Energy Explorers

Interactive learning with impact

Energy Explorers is a hands-on education program that teaches kids how energy is created, its effects on the environment and the importance of conservation. Students get a taste for environmental stewardship and leave the program motivated to make changes to their daily habits. The program is geared toward students in 4th – 9th grades, but can be customized for all ages.

Thanks to our partnership with Winston-Salem/ Forsyth County Schools, PEA provides the program in 7th grade classrooms across the county. 

Energy Explorers is provided free of charge to non-profit groups, schools and libraries, thanks to the generous support of The Winston-Salem Foundation, Wells Fargo, and Duke Energy.

Interested in bringing Energy Explorers to your classroom or group?

Contact Us Today

Engaging with Students across Forsyth County

In 2018 Energy Explorers impacted: 

  • 2,500+ students across 20+ schools and camps 
  • 100% of students participating demonstrated increased knowledge about energy consumption and conservation
  • 100% of teachers participating said they would recommend the program to other teachers and classrooms.

     

 

Feedback from Teachers

"My students talked about how they went home and made adjustments in their "energy consumption" lifestyle. They learned a great deal in the one-class period program. We really enjoyed it!"
Lori Yarbrough, Flat Rock Middle School
 
"Innovative presentation that involved students' input and kept them actively engaged mentally and physically. I was thoroughly impressed and kids are talking about what they have done at home to conserve energy at home."
Matthew Poston, Walkertown Middle School
 
"Our students learned a lot and had so much fun with the activities."
Joan Deeley, Philo-Hill Magnet Academy

Curriculum Overview

What makes the lights go on?
  • Where does our energy come from?
  • What is a power plant?
  • How do generators work?
Renewable and Nonrenewable Energy
  • What are other ways to create energy, besides coal?

  • What are the differences between renewable and nonrenewable energy resources?

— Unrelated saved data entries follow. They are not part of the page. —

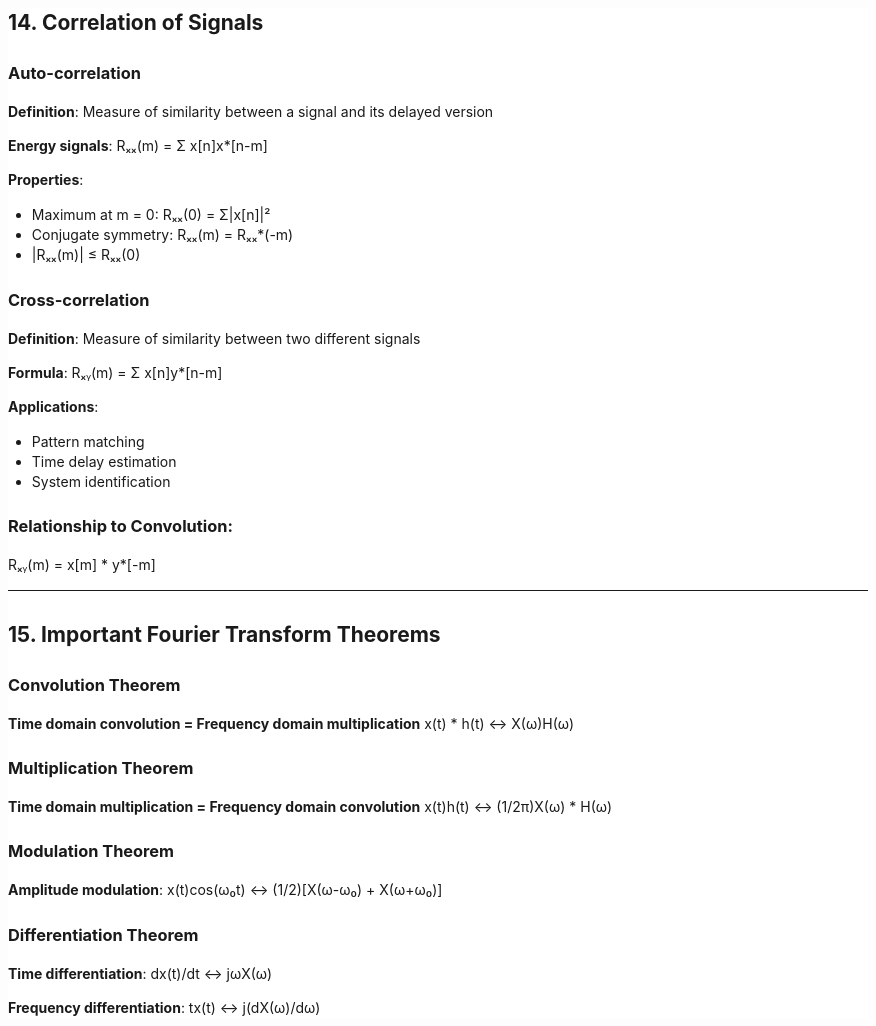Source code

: ## 14. Correlation of Signals

### Auto-correlation
**Definition**: Measure of similarity between a signal and its delayed version

**Energy signals**:
Rₓₓ(m) = Σ x[n]x*[n-m]

**Properties**:
- Maximum at m = 0: Rₓₓ(0) = Σ|x[n]|²
- Conjugate symmetry: Rₓₓ(m) = Rₓₓ*(-m)
- |Rₓₓ(m)| ≤ Rₓₓ(0)

### Cross-correlation
**Definition**: Measure of similarity between two different signals

**Formula**:
Rₓᵧ(m) = Σ x[n]y*[n-m]

**Applications**:
- Pattern matching
- Time delay estimation
- System identification

### Relationship to Convolution:
Rₓᵧ(m) = x[m] * y*[-m]

---

## 15. Important Fourier Transform Theorems

### Convolution Theorem
**Time domain convolution = Frequency domain multiplication**
x(t) * h(t) ↔ X(ω)H(ω)

### Multiplication Theorem  
**Time domain multiplication = Frequency domain convolution**
x(t)h(t) ↔ (1/2π)X(ω) * H(ω)

### Modulation Theorem
**Amplitude modulation**:
x(t)cos(ω₀t) ↔ (1/2)[X(ω-ω₀) + X(ω+ω₀)]

### Differentiation Theorem
**Time differentiation**:
dx(t)/dt ↔ jωX(ω)

**Frequency differentiation**:
tx(t) ↔ j(dX(ω)/dω)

  • What are the advantages and disadvantages of each?

Pedal Power display
  • Student volunteers become the “Power Plant” and create electricity on our human-powered energy bike. Students demonstrate the energy required to power incandescent, CFL and LED light bulbs. We discuss energy efficiency and conservation, and calculate the cost savings of more efficient bulbs.
  • Students test their ability to create enough energy to power the lights, a fan, radio and hair dryer, demonstrating the concept of brown-outs and black-outs.
Energy Vampires and Kilowatt Meters
  • Which household items use energy even when they are not in use? How much energy can we save by unplugging or powering down these items?
  • Students use kilowatt meters to test their assumptions about energy usage. Which items require more energy? Using the current kilowatt-hour rate, we can calculate the potential cost savings by conserving and being more energy efficient.